## Work instruction
Look through the data below and extract, unchanged, the lines from the one that contains "grinder should be simple to" to the one that contains "Match Player Stats", both included.

[[ Provided material open ]]

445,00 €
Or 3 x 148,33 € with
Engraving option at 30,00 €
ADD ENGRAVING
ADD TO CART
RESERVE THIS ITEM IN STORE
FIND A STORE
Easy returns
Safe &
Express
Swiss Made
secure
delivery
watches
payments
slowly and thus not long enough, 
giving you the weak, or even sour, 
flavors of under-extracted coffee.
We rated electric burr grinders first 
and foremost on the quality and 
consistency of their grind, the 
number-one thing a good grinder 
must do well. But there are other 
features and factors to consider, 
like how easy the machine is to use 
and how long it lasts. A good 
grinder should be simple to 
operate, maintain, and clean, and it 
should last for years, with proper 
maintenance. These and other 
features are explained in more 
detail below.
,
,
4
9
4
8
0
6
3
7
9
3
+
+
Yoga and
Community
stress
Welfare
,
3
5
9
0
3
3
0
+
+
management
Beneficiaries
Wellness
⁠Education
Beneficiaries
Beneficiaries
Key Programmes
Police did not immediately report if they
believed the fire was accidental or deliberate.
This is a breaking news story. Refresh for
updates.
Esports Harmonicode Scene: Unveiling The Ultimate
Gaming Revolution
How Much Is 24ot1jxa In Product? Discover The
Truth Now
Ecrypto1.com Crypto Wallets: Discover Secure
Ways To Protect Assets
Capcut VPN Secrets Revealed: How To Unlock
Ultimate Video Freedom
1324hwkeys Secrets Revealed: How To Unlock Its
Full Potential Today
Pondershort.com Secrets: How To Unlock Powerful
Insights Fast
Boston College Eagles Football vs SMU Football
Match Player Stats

[[ Provided material closed ]]
[[ Provided material open ]]

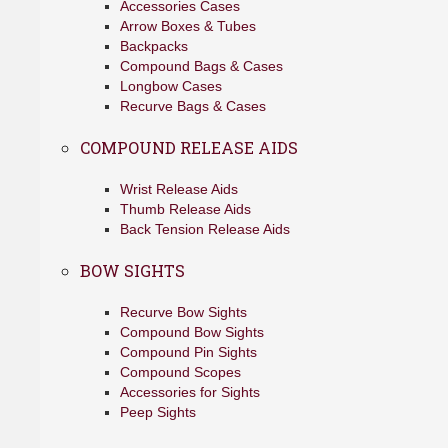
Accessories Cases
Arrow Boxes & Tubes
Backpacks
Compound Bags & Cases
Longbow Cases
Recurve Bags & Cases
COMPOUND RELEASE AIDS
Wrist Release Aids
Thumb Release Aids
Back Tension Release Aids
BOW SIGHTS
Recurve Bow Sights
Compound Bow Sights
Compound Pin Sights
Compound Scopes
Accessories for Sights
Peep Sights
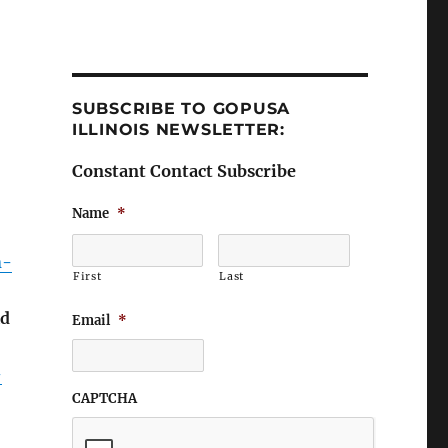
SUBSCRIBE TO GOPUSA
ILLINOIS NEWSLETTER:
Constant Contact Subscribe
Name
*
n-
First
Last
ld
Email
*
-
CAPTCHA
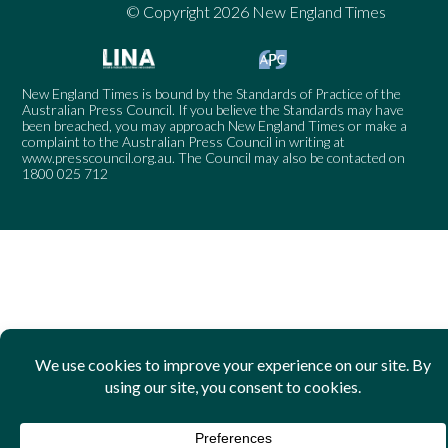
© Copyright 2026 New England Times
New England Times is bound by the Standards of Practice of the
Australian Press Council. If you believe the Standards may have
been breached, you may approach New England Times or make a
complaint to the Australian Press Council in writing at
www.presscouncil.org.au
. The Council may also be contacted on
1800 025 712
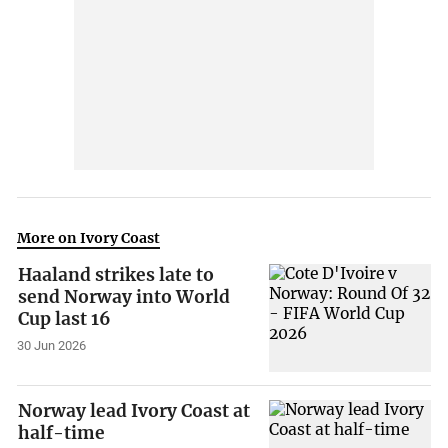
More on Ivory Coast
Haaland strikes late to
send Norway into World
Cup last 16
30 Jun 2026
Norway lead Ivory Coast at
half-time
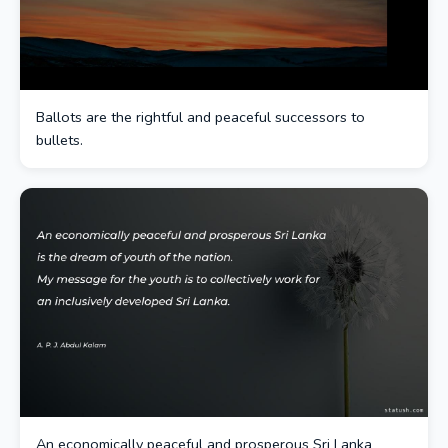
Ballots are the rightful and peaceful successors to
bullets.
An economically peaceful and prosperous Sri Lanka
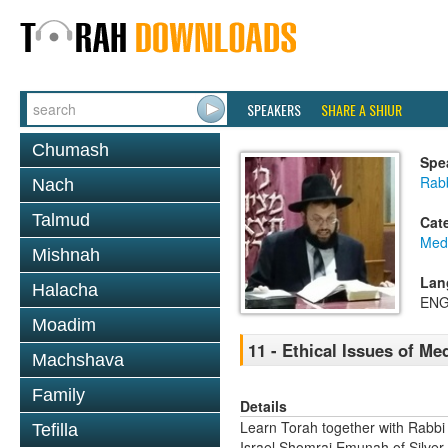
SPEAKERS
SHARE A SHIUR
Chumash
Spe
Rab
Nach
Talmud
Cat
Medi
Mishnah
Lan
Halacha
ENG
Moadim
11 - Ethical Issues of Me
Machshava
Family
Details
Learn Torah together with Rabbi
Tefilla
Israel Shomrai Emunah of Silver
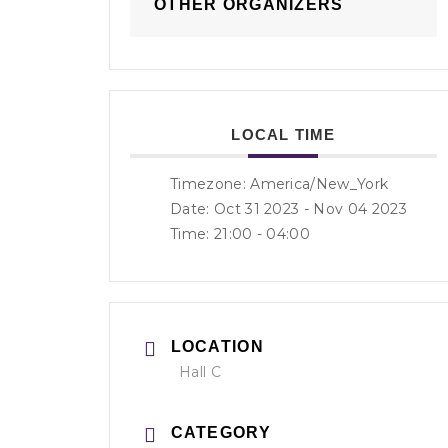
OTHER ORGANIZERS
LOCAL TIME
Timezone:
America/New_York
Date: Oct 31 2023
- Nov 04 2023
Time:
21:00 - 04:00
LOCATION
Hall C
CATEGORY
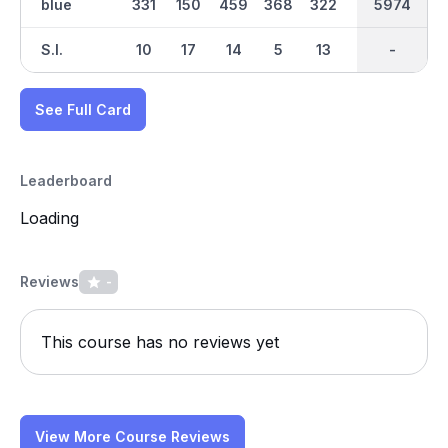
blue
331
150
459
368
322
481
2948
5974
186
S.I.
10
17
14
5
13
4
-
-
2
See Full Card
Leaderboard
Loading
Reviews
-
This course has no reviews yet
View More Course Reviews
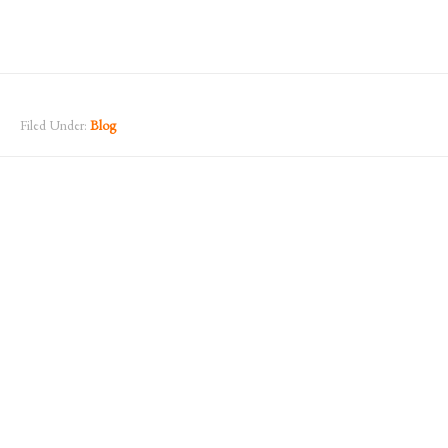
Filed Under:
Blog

[[ Provided material closed ]]
[[ Provided material open ]]

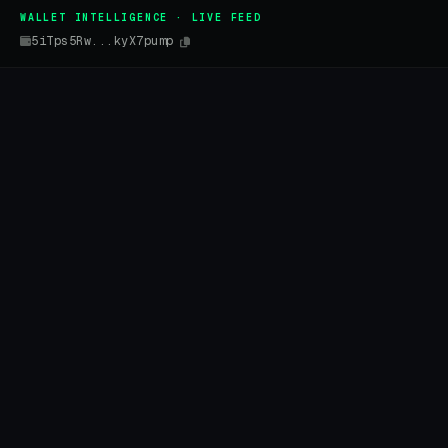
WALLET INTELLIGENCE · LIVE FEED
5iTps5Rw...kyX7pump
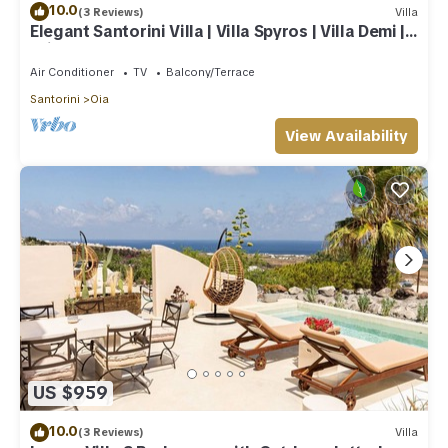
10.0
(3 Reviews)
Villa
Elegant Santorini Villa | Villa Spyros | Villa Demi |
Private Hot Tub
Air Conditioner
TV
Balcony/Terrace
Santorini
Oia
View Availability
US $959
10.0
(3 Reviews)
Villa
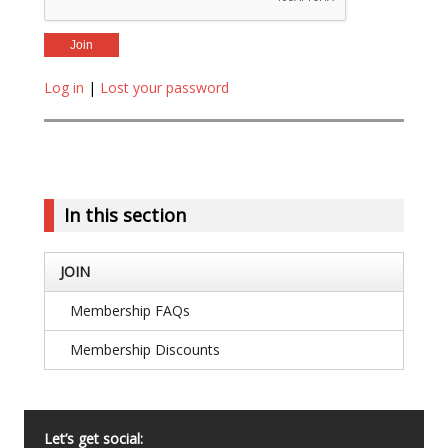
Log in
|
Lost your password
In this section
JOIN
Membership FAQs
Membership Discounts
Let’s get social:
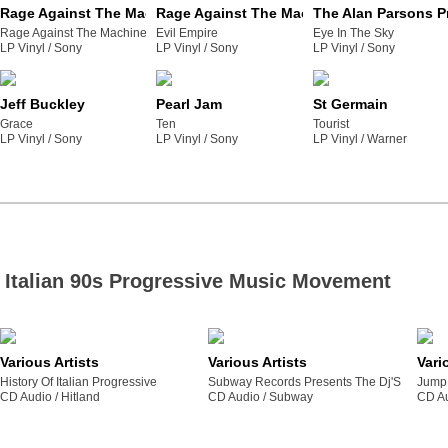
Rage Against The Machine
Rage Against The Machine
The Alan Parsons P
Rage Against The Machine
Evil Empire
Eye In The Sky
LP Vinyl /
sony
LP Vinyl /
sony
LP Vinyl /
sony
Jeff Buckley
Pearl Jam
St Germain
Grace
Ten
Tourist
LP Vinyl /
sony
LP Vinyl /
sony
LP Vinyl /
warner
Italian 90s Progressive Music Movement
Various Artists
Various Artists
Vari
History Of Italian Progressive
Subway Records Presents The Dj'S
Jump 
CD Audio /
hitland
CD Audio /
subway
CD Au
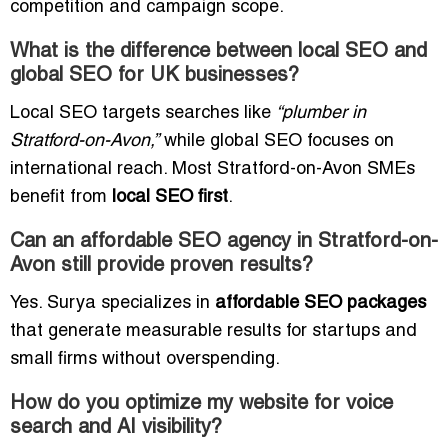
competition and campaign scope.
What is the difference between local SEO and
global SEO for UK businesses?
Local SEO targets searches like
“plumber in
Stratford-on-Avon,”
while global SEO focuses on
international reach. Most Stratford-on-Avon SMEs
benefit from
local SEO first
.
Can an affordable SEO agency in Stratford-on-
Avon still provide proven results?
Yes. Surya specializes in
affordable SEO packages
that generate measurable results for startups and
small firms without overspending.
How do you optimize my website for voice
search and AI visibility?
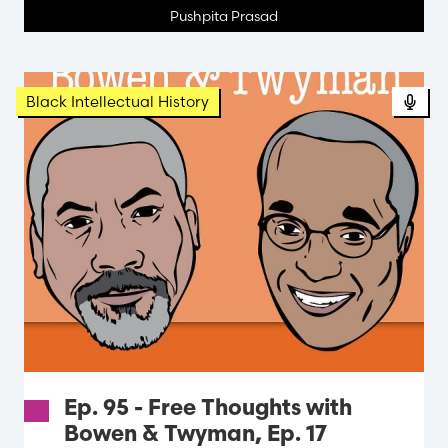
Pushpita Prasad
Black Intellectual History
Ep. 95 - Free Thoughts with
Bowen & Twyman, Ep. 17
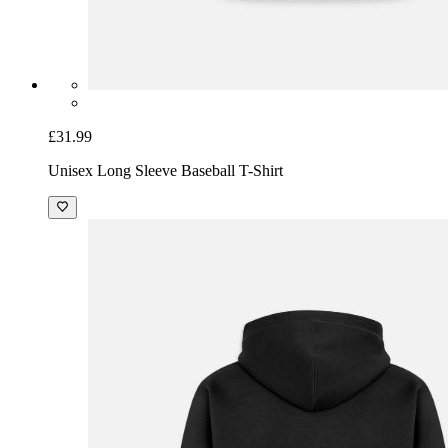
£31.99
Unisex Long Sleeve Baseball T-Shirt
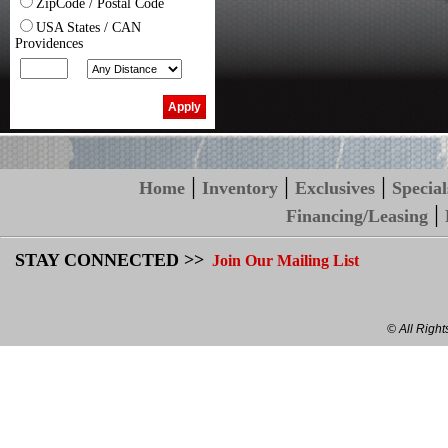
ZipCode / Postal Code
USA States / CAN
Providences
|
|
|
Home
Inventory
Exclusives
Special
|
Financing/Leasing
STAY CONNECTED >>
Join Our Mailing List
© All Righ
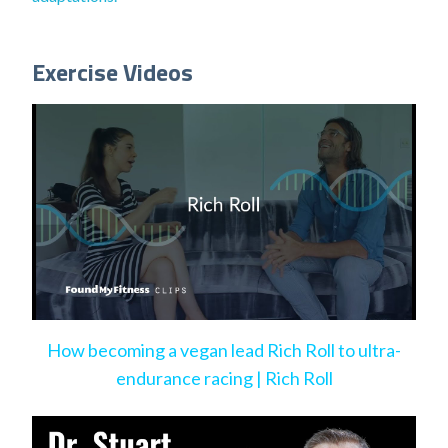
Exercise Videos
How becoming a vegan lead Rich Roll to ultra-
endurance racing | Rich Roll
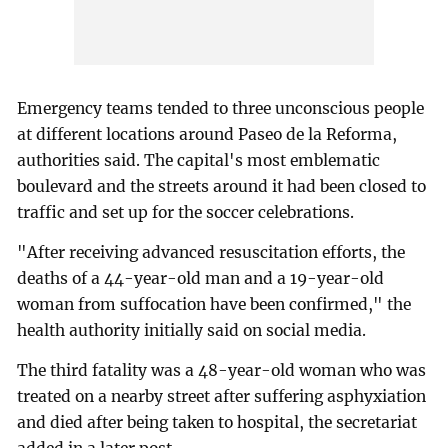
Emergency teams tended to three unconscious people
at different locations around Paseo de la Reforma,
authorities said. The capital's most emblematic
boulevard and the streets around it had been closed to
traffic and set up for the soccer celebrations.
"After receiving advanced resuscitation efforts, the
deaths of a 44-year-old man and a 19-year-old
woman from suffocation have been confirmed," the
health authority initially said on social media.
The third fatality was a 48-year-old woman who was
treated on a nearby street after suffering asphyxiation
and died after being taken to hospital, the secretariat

[[ Provided material closed ]]

## Answer to this exercise
grinder should be simple to 
operate, maintain, and clean, and it 
should last for years, with proper 
maintenance. These and other 
features are explained in more 
detail below.
,
,
4
9
4
8
0
6
3
7
9
3
+
+
Yoga and
Community
stress
Welfare
,
3
5
9
0
3
3
0
+
+
management
Beneficiaries
Wellness
⁠Education
Beneficiaries
Beneficiaries
Key Programmes
Police did not immediately report if they
believed the fire was accidental or deliberate.
This is a breaking news story. Refresh for
updates.
Esports Harmonicode Scene: Unveiling The Ultimate
Gaming Revolution
How Much Is 24ot1jxa In Product? Discover The
Truth Now
Ecrypto1.com Crypto Wallets: Discover Secure
Ways To Protect Assets
Capcut VPN Secrets Revealed: How To Unlock
Ultimate Video Freedom
1324hwkeys Secrets Revealed: How To Unlock Its
Full Potential Today
Pondershort.com Secrets: How To Unlock Powerful
Insights Fast
Boston College Eagles Football vs SMU Football
Match Player Stats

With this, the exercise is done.